Posted In LLC Agreements

Kahn v. Portnoy, C.A. 3515-CC (Del. Ch. Dec. 12, 2008)

 

This important decision illustrates how hard it is to make an LLC agreement cover all future events. While there is a growing school of thought that advocates letting the parties make their own bed in the form of the LLC agreement, that approach fails to appreciate how hard it is to do that well. The failure to successfully do so leaves everyone unhappy, and they would have been better off had they not tried to begin with.

 

Here the parties to an LLC agreement tried to address conflict of interest situations that were sure to occur when the entity would contract with related entities owned by its directors. They did so by a clause that was supposed to limit fiduciary duties in such cases. What happened, and it happens a lot, is that the language they used did not exactly fit the circumstances they later faced. As a result, they proceeded apparently thinking that they were alright only to be followed by the Court correctly pointing out that the language they relied upon did not work as they thought. Now they face liability under fiduciary standards they cannot meet.

 

One answer is better drafting. But given the many times that seems not to have been done, perhaps it is time to give up the effort to speak to all future events.
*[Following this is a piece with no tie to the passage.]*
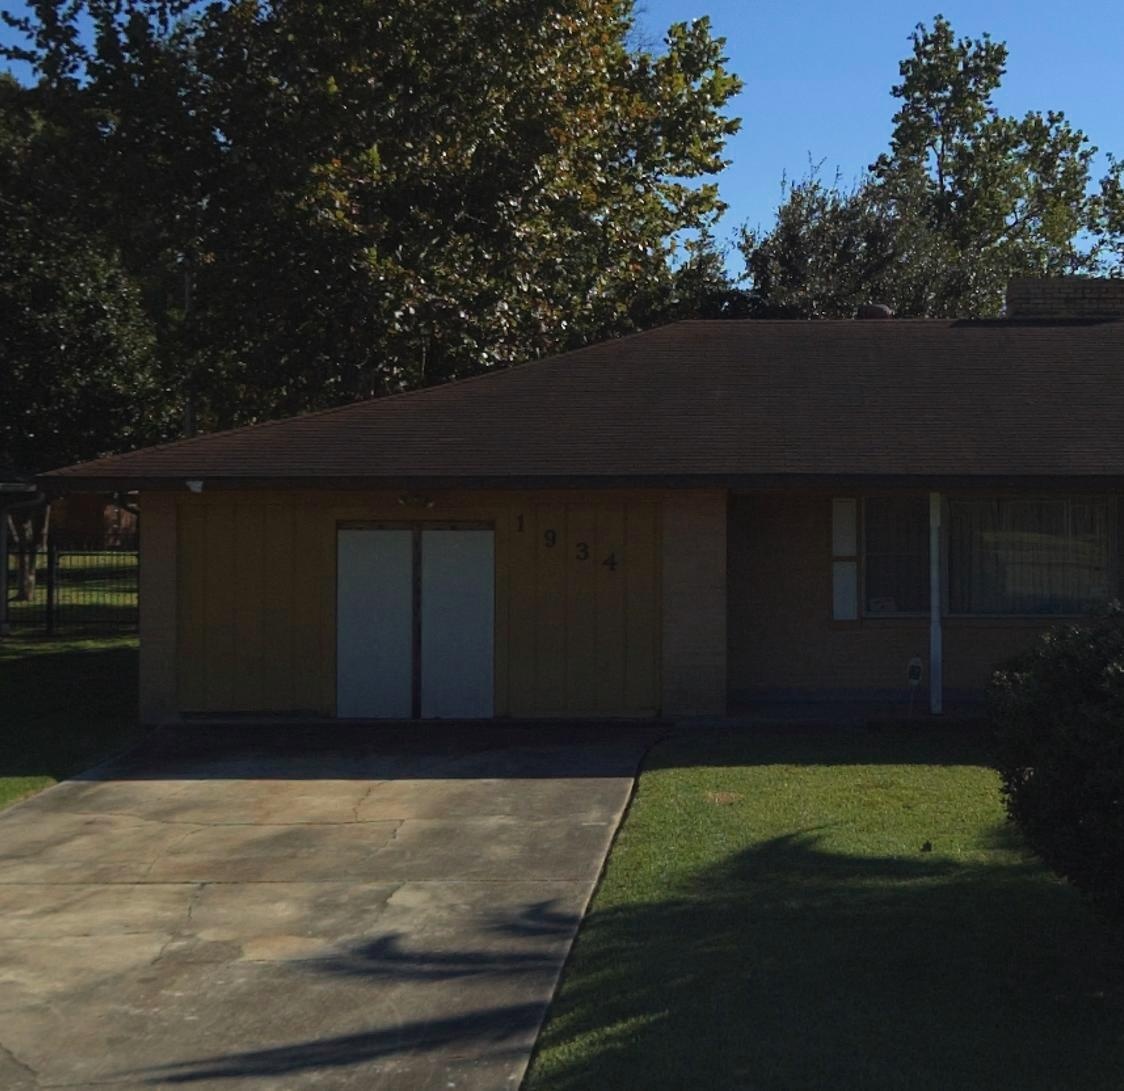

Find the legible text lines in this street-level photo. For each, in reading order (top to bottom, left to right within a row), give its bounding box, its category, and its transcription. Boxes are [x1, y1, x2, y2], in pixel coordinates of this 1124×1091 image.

[515, 510, 619, 574] StreetNumber: 1934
Instead, those transactions that are expected to occur should be addressed directly and specifically. If the directors want their personal company to rent to the LLC, then they should say that is okay at least if the rent is approved by an independent third party. If they do not know what type of transactions they want to enter into, then they should fall back on the extensive fiduciary law under the Delaware corporation law that will tell them how to do a deal safely.